LONG READS Issue 1029 · September 18, 2024

Second Act  

Rabbi Yosef Simon created a safe harbor for Torah newcomers

Second Act  
Photos: Naftoli Goldgrab
He’s not a backpacker randomly sauntering into a Torah class in Jerusalem. This fellow has already committed to a life of mitzvah observance, but he doesn’t have the family support, educational background, or cultural frame of reference to become a real part of the new world he’s chosen.

That’s why Rabbi Yosef Simon opened Toras Dovid. Because someone had to step into the breach to help those who’d committed to Torah Judaism yet found themselves adrift

Classically trained singer and musician Alex Gershoni grew up in Manhattan feeling that some of his extended family members — the ones who were frum — possessed something special that he lacked. And so in his late twenties, he decided on a whim to go to a shul and check out Jewish observance.

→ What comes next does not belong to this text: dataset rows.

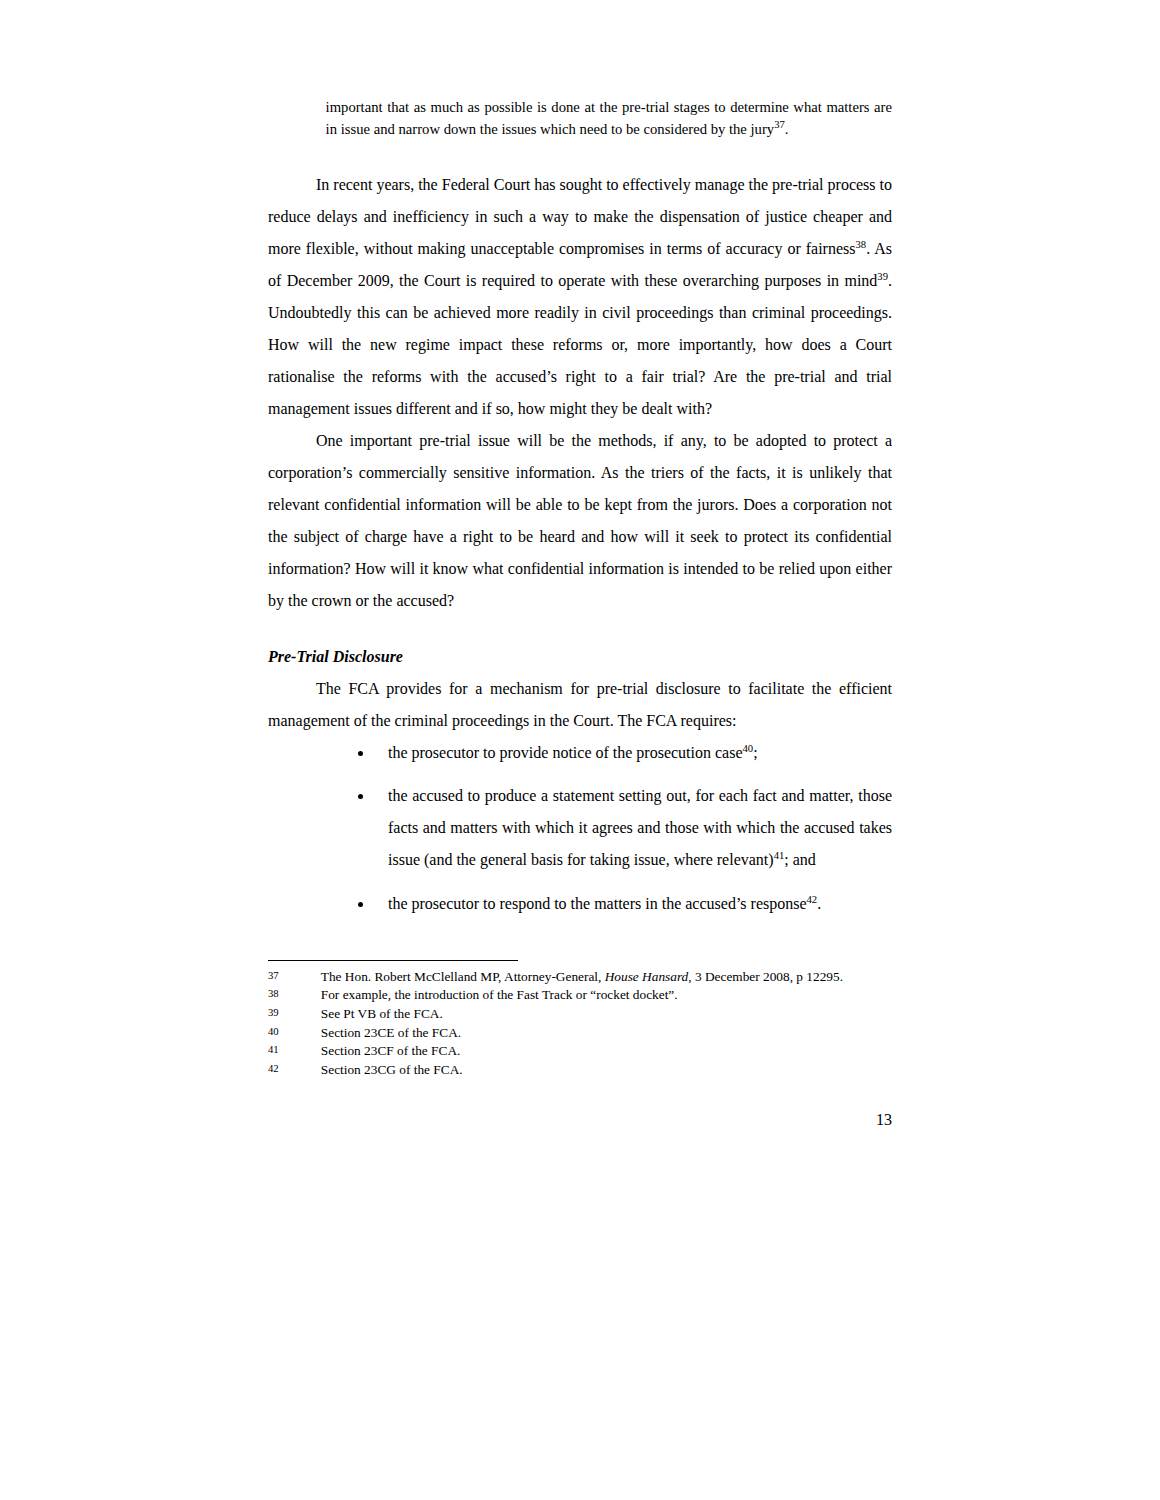important that as much as possible is done at the pre-trial stages to determine what matters are in issue and narrow down the issues which need to be considered by the jury37.
In recent years, the Federal Court has sought to effectively manage the pre-trial process to reduce delays and inefficiency in such a way to make the dispensation of justice cheaper and more flexible, without making unacceptable compromises in terms of accuracy or fairness38. As of December 2009, the Court is required to operate with these overarching purposes in mind39. Undoubtedly this can be achieved more readily in civil proceedings than criminal proceedings. How will the new regime impact these reforms or, more importantly, how does a Court rationalise the reforms with the accused’s right to a fair trial? Are the pre-trial and trial management issues different and if so, how might they be dealt with?
One important pre-trial issue will be the methods, if any, to be adopted to protect a corporation’s commercially sensitive information. As the triers of the facts, it is unlikely that relevant confidential information will be able to be kept from the jurors. Does a corporation not the subject of charge have a right to be heard and how will it seek to protect its confidential information? How will it know what confidential information is intended to be relied upon either by the crown or the accused?
Pre-Trial Disclosure
The FCA provides for a mechanism for pre-trial disclosure to facilitate the efficient management of the criminal proceedings in the Court. The FCA requires:
the prosecutor to provide notice of the prosecution case40;
the accused to produce a statement setting out, for each fact and matter, those facts and matters with which it agrees and those with which the accused takes issue (and the general basis for taking issue, where relevant)41; and
the prosecutor to respond to the matters in the accused’s response42.
| 37 | The Hon. Robert McClelland MP, Attorney-General, House Hansard , 3 December 2008, p 12295. |
| 38 | For example, the introduction of the Fast Track or “rocket docket”. |
| 39 | See Pt VB of the FCA. |
| 40 | Section 23CE of the FCA. |
| 41 | Section 23CF of the FCA. |
| 42 | Section 23CG of the FCA. |
13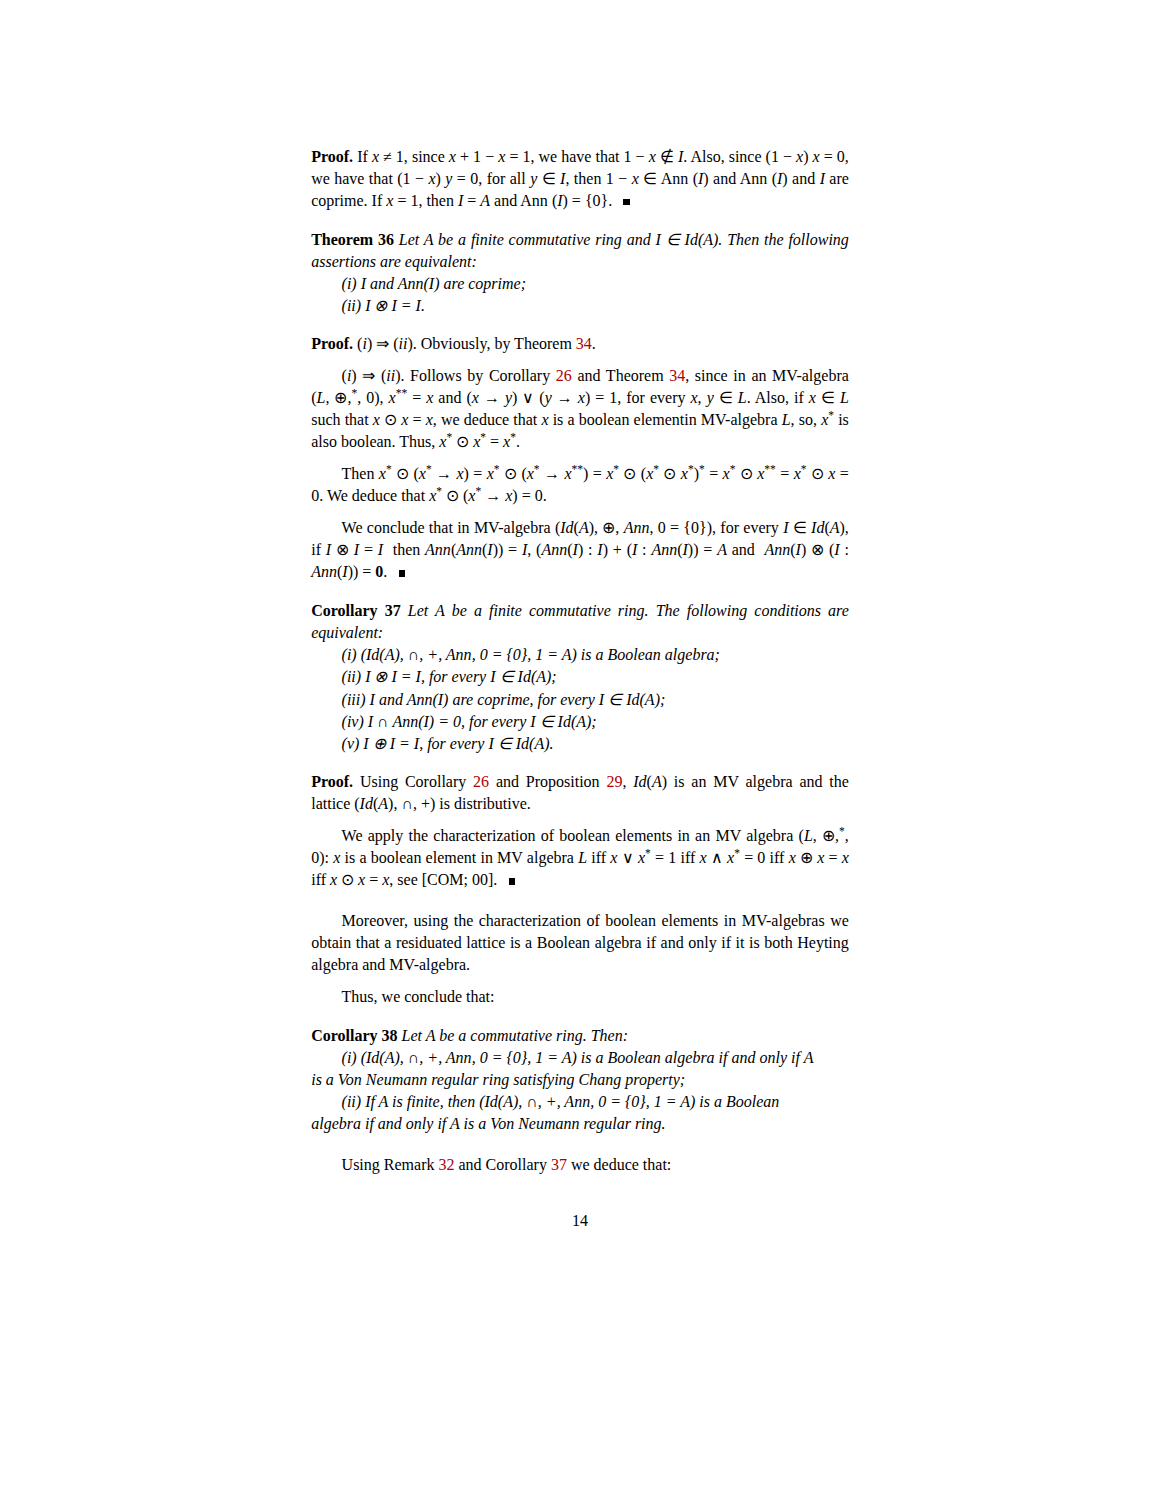Proof. If x ≠ 1, since x + 1 − x = 1, we have that 1 − x ∉ I. Also, since (1 − x) x = 0, we have that (1 − x) y = 0, for all y ∈ I, then 1 − x ∈ Ann (I) and Ann (I) and I are coprime. If x = 1, then I = A and Ann (I) = {0}.
Theorem 36 Let A be a finite commutative ring and I ∈ Id(A). Then the following assertions are equivalent:
(i) I and Ann(I) are coprime;
(ii) I ⊗ I = I.
Proof. (i) ⇒ (ii). Obviously, by Theorem 34.
(i) ⇒ (ii). Follows by Corollary 26 and Theorem 34, since in an MV-algebra (L, ⊕,*, 0), x** = x and (x → y) ∨ (y → x) = 1, for every x, y ∈ L. Also, if x ∈ L such that x ⊙ x = x, we deduce that x is a boolean elementin MV-algebra L, so, x* is also boolean. Thus, x* ⊙ x* = x*.
Then x* ⊙ (x* → x) = x* ⊙ (x* → x**) = x* ⊙ (x* ⊙ x*)* = x* ⊙ x** = x* ⊙ x = 0. We deduce that x* ⊙ (x* → x) = 0.
We conclude that in MV-algebra (Id(A), ⊕, Ann, 0 = {0}), for every I ∈ Id(A), if I ⊗ I = I then Ann(Ann(I)) = I, (Ann(I) : I) + (I : Ann(I)) = A and Ann(I) ⊗ (I : Ann(I)) = 0.
Corollary 37 Let A be a finite commutative ring. The following conditions are equivalent:
(i) (Id(A), ∩, +, Ann, 0 = {0}, 1 = A) is a Boolean algebra;
(ii) I ⊗ I = I, for every I ∈ Id(A);
(iii) I and Ann(I) are coprime, for every I ∈ Id(A);
(iv) I ∩ Ann(I) = 0, for every I ∈ Id(A);
(v) I ⊕ I = I, for every I ∈ Id(A).
Proof. Using Corollary 26 and Proposition 29, Id(A) is an MV algebra and the lattice (Id(A), ∩, +) is distributive.
We apply the characterization of boolean elements in an MV algebra (L, ⊕,*, 0): x is a boolean element in MV algebra L iff x ∨ x* = 1 iff x ∧ x* = 0 iff x ⊕ x = x iff x ⊙ x = x, see [COM; 00].
Moreover, using the characterization of boolean elements in MV-algebras we obtain that a residuated lattice is a Boolean algebra if and only if it is both Heyting algebra and MV-algebra.
Thus, we conclude that:
Corollary 38 Let A be a commutative ring. Then:
(i) (Id(A), ∩, +, Ann, 0 = {0}, 1 = A) is a Boolean algebra if and only if A
is a Von Neumann regular ring satisfying Chang property;
(ii) If A is finite, then (Id(A), ∩, +, Ann, 0 = {0}, 1 = A) is a Boolean
algebra if and only if A is a Von Neumann regular ring.
Using Remark 32 and Corollary 37 we deduce that:
14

He was impressed by the people he met and interested in the way they lived their lives, and before long, he became a shomer Shabbos Shlomo Aryeh.

Upon his engagement two-and-a-half years ago, Shlomo Aryeh told his then-fiancée that he really wanted to invest in some full-time learning. But he couldn’t just enroll in a kollel — he had precious little Hebrew background and no learning skills. He knew about yeshivos for beginners in Eretz Yisrael, but Shlomo Aryeh’s future wife wasn’t keen on moving so far from her Brooklyn-based family.

Yet Shlomo Aryeh, for his part, realized that “You can only go so far trying to learn Gemara with an English translation.”